Auch aus Sicht der Grünen Bundesräte würde eine verfassungsverankerte Schuldenbremse Investitionen
in den Klimaschutz blockieren und weitreichende Konsequenzen für künftige Generationen mit sich bringen.
Ewa Ernst-Dziedzic (Grüne/W) betonte, dass die "Investitionsbremse" in Widerspruch zur Erreichung
der Pariser Klima-Ziele sowie zu sozialpolitisch notwendigen Maßnahmen stünde. Auch sie kritisierte
die Orientierung am deutschen Modell. Dieser Holzweg habe einen immensen Investitionsstau mit sich gebracht. Enorme
Auswirkungen seien ebenso auf die Länder und Gemeinden zu befürchten. Im Falle einer ökonomischen
Krise müsste bei der sozialen Infrastruktur, etwa beim Verkehr oder im Gesundheitswesen, eingespart werden,
meinte die Grüne Bundesrätin.
Die Schuldenbremse als wirtschaftsfeindlich zu bezeichnen, sei artfremd, sagte Bundesrat Reinhard Pisec (FPÖ/W)

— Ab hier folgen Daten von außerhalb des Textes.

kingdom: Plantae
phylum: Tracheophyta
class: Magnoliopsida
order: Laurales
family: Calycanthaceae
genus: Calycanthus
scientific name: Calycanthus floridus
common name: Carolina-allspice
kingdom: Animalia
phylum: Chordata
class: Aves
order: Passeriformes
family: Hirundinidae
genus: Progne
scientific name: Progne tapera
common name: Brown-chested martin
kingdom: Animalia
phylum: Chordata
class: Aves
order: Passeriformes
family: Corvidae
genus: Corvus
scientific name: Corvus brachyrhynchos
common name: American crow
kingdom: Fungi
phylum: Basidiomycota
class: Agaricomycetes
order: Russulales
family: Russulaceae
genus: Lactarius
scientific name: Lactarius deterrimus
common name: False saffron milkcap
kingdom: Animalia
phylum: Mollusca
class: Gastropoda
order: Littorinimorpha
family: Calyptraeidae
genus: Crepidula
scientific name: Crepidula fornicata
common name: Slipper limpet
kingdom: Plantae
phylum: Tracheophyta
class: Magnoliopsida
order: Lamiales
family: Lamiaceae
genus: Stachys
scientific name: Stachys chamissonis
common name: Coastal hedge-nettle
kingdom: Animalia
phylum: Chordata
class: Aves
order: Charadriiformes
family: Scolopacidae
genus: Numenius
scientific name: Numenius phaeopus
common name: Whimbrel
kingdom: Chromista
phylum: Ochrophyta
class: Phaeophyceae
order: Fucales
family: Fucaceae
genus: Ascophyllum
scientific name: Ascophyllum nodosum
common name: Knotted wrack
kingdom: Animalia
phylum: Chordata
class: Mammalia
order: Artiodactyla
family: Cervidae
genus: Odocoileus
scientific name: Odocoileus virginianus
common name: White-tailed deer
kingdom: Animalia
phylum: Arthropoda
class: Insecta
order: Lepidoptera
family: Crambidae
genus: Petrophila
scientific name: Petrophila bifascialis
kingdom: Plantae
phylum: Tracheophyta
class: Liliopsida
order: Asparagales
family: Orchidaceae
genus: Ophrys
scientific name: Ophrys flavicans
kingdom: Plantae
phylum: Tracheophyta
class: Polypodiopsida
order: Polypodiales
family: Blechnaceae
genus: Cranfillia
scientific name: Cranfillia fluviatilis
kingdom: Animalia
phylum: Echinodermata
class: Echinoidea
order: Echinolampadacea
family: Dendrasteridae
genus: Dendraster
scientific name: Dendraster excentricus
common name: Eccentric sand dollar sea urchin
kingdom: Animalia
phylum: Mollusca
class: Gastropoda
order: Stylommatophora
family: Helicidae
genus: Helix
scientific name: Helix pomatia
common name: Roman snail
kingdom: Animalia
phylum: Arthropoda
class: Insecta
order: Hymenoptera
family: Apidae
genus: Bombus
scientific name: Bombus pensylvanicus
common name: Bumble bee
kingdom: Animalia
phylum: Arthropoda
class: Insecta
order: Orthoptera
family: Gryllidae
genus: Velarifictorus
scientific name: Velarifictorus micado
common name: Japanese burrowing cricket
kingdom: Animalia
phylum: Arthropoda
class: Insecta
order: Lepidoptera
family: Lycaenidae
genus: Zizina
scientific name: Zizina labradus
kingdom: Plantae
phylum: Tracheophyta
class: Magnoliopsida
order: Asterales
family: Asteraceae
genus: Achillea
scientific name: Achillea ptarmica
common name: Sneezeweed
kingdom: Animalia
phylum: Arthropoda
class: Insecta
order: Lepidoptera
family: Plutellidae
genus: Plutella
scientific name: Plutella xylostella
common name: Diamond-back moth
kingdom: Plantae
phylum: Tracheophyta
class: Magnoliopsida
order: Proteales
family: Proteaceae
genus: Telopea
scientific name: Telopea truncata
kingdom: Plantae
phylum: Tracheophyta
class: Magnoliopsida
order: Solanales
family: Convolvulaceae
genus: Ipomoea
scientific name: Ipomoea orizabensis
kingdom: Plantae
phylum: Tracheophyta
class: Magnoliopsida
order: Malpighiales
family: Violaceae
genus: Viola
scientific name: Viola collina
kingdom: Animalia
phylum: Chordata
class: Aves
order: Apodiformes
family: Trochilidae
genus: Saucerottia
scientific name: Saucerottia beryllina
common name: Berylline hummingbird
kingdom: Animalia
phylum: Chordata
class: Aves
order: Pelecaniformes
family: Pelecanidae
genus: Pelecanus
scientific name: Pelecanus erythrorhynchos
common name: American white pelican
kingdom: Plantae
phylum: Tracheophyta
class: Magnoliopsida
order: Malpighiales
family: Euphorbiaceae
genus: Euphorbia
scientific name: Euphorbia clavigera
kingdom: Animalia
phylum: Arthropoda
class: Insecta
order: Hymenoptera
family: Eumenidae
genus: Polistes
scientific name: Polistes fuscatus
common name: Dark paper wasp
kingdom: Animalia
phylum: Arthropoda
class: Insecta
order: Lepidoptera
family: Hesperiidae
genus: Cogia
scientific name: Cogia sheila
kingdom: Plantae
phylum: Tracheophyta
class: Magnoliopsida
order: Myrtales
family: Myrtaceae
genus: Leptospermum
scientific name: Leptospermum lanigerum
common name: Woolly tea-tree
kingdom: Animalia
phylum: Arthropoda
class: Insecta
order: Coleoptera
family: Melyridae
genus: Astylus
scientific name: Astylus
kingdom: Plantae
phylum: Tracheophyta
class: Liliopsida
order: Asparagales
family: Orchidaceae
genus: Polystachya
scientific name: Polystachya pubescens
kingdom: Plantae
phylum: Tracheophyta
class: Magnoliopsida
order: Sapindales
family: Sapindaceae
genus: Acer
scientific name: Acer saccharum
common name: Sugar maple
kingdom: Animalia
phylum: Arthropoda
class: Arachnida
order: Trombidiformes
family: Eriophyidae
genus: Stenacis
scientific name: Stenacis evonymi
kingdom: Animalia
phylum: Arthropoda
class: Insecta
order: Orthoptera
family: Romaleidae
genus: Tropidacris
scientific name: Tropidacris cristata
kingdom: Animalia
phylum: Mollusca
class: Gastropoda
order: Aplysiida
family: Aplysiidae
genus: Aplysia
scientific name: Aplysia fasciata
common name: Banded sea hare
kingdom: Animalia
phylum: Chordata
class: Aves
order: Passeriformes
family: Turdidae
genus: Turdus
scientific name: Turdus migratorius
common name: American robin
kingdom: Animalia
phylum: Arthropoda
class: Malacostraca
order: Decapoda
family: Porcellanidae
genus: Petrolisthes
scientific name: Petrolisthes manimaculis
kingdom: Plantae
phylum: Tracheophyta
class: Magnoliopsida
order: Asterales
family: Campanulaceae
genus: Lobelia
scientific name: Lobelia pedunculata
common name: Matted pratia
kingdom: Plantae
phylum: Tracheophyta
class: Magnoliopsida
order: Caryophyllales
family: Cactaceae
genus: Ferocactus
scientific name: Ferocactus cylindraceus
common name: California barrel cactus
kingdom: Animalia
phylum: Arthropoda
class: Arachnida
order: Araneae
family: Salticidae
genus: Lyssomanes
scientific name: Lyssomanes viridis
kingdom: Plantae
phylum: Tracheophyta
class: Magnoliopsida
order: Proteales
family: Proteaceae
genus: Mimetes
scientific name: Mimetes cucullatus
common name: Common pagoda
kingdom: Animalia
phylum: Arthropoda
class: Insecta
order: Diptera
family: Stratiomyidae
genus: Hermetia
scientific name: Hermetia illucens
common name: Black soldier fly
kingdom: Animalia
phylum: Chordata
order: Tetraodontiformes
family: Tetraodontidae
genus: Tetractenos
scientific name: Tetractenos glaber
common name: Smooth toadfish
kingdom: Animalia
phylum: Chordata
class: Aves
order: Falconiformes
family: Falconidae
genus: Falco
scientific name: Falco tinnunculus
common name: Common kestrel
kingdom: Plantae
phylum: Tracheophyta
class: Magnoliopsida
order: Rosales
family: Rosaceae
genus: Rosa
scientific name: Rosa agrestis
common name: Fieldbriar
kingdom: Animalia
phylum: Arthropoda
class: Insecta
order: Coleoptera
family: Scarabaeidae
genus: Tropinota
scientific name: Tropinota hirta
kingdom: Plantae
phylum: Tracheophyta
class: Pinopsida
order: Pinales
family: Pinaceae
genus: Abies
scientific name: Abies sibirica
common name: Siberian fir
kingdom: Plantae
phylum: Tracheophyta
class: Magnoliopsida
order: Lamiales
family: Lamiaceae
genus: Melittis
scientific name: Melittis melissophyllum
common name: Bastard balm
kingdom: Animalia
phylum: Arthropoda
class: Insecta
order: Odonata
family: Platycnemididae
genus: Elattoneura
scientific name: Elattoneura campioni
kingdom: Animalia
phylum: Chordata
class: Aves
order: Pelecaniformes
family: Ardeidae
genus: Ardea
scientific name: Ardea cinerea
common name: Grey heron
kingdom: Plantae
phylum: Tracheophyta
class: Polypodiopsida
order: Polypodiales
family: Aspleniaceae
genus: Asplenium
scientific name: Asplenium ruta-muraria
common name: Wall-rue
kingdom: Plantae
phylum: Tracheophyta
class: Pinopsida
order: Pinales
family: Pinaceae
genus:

zur Kritik von SPÖ und den Grünen. Die Schuldenbremse sei vielmehr ein wirtschaftspolitisches Steuerinstrument
mit der Essenz, von der Schuldenpolitik Abstand nehmen zu können. Auch habe die Maßnahme in Deutschland
zur Erzielung eines Budgetüberschusses geführt.
Dass die Schuldenbremse Investitionen behindern könnte, verneinte die ÖVP. Zukunftsinvestitionen und
Schuldenbremse würden einander nicht ausschließen, argumentierten Christian Buchmann (ÖVP/St) und
Klara Neurauter (ÖVP/T). Ziel der Schuldenbremse sei die Sicherstellung des Finanzierungshaushalt durch Begrenzung
staatlicher Haushaltsdefizite oder Staatsschulen, erläuterte Buchmann. Sie verpflichte zwar die Regierung
und das Parlament bestimmte Grenzen einzuhalten – Ausnahmen seien aber selbstverständlich.
Weil der Weg der Schulden nicht der richtige sei, wolle man den Weg der Schuldenverringerung fortsetzen, so Neurauter.
Es gelte außerdem, die finanziellen Mittel mit Augenmaß zu verwenden und keine neuen Schulden auf Kosten
der neuen Generationen machen. Da ein Gesetz im Verfassungsrang besondere Bedeutung habe, würde es zeigen,
dass man es mit dem Sparen wirklich ernst meint, sagte die ÖVP-Bundesrätin.